[QUÉ HAY QUE HACER]:
1. Pasa al inglés esta frase del texto sobre las abuelas: «Mis abuelas materna y paterna no se parecían casi en nada y eso a pesar de que eran primas carnales (de padres hermanos), motivo por el que mis padres tuvieron que pedir bula papal para poderse casar por ser primos segundos.»
2. Retoma el texto sobre las abuelas y sigue escribiéndolo a partir de su última frase.

[FRAGMENTO DEL TEXTO]:
|---|

El rincón del optimista
Juan
Izquierda, mi abuela Albina; derecha, mi abuela Agripina.
Mis abuelas materna y paterna no se parecían casi en nada y eso a pesar de que eran primas carnales (de padres hermanos), motivo por el que mis padres tuvieron que pedir bula papal para poderse casar por ser primos segundos. Ya sé lo que estáis pensando, en esa teoría de que los hijos de los matrimonios que son familia salen ‘tocados del ala’. Pues aquí tenéis la evidencia.

|---|

[DATOS APORTADOS]:
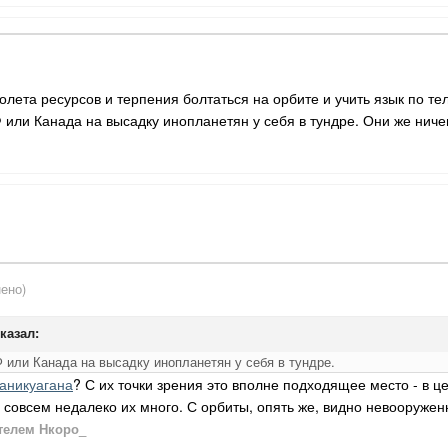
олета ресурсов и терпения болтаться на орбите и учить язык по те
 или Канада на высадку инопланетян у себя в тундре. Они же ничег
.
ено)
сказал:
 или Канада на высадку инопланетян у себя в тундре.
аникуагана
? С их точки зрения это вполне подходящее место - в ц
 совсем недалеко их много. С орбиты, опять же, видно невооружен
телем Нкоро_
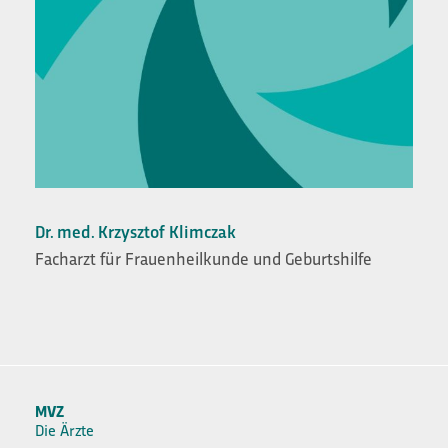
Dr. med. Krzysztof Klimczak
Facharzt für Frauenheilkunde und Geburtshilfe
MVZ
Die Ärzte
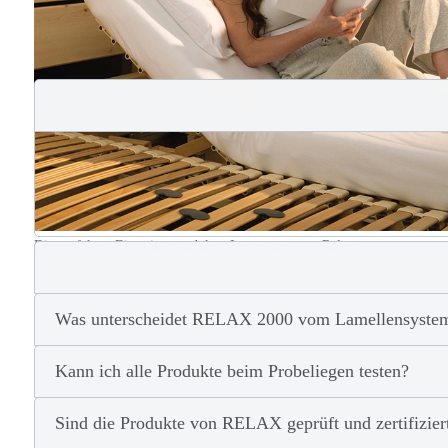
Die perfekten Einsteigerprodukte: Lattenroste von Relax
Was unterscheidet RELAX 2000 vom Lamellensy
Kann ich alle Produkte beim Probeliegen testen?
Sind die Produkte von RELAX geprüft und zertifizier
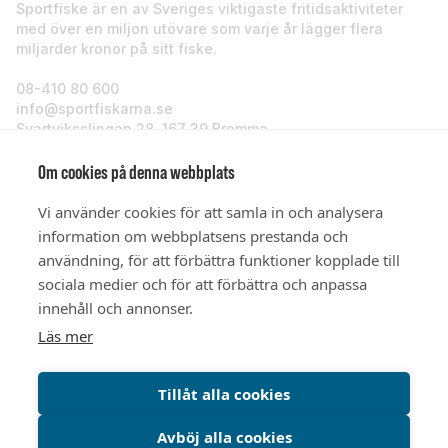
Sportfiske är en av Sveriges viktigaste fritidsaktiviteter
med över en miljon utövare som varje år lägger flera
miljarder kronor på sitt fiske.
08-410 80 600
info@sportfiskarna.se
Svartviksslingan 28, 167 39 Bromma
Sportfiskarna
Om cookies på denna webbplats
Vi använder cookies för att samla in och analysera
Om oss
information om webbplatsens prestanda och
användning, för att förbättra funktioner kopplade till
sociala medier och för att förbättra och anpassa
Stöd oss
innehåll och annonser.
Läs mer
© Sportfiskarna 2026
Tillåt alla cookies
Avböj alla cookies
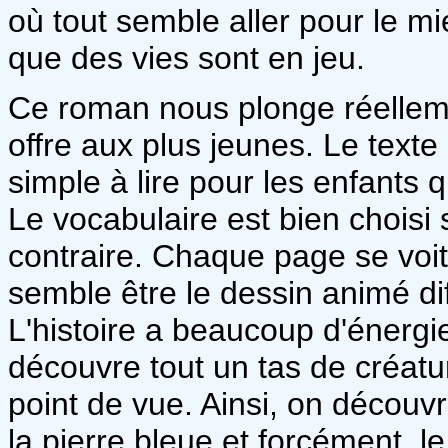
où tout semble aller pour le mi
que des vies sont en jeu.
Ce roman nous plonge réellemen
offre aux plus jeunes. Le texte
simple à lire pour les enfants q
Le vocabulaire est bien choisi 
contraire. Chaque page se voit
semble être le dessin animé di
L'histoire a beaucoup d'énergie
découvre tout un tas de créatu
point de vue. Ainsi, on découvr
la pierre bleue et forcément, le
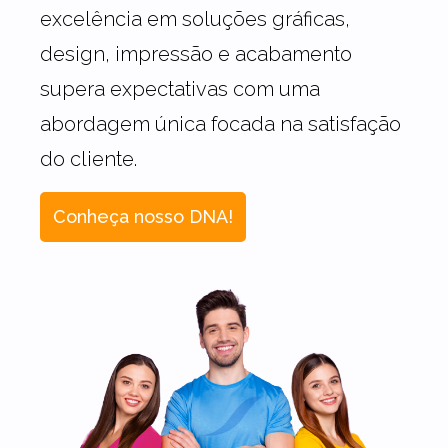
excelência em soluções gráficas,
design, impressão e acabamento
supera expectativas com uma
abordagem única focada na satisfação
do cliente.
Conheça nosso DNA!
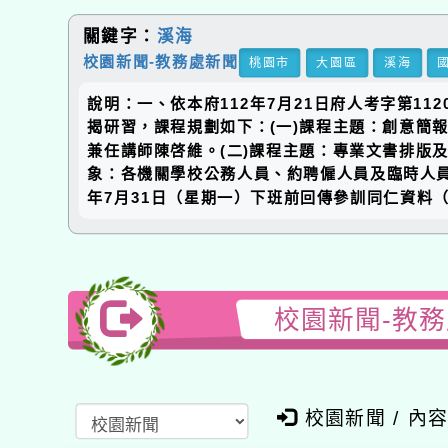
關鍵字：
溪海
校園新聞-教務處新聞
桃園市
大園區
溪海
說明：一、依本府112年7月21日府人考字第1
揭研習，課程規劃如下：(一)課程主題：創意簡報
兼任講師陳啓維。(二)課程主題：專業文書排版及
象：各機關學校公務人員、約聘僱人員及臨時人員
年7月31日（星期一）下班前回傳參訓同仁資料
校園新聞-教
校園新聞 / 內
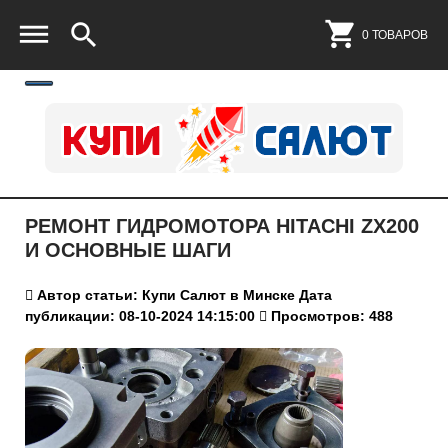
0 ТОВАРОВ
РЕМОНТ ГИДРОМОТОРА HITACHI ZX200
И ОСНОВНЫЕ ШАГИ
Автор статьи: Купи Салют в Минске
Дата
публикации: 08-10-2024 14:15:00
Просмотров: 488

|---|

[LISTA DE RESPUESTAS]:
1. My maternal and paternal grandmothers were hardly alike at all, even though they were first cousins (children of siblings), which is why my parents had to ask for a papal dispensation to be able to marry, since they were second cousins.

2.
A mi abuela materna, Albina, la conocí siempre haciendo honor a su nombre, con el pelo superblanco, oronda de cuerpo y bonachona como pocos. ¿Te acuerdas abuelita, cuando te reías a carcajada limpia sentada en aquel banco de madera de la cocina cuyo respaldo pegaba en la pared, que a su vez hacía mover los cristales de la puerta de vuestra alcoba, la tuya y la del abuelito Juan? Pero qué buena eras… y qué tacaña. Siempre que te visitaba me dabas chocolate o galletas que comprabas a Ciano, el de Valverde Enrique, o alguna fruta que cogías al de Albires. Pero eso de soltar alguna pesetilla o algún durillo… No me importaba, te quería igual. Vaya paciencia que tuviste con el tío Pepe, cuando se ponía tan alterado fruto de la mezcla de la medicación y el vino. Te recuerdo migando pan para las sopas de ajo o la berza para el cocido con aquel cuchillo con la hoja tan desgastada que parecía ya aguja de tejer. Y tu enorme pachorra. Cómo me recuerdas a la vieja del visillo que ha popularizado el gran José Mota, pues para ahorrar luz te ponías a coser a la tenue luz de la ventana que daba a la calle. No se te pasaba ni un transeúnte.  Hasta controlabas quien subía y bajaba al coche de línea y eso que la carretera quedaba un poco distante, pero conservaste la vista de lejos y de cerca, mucho mejor que el oído que lo tenías algo bastante durillo.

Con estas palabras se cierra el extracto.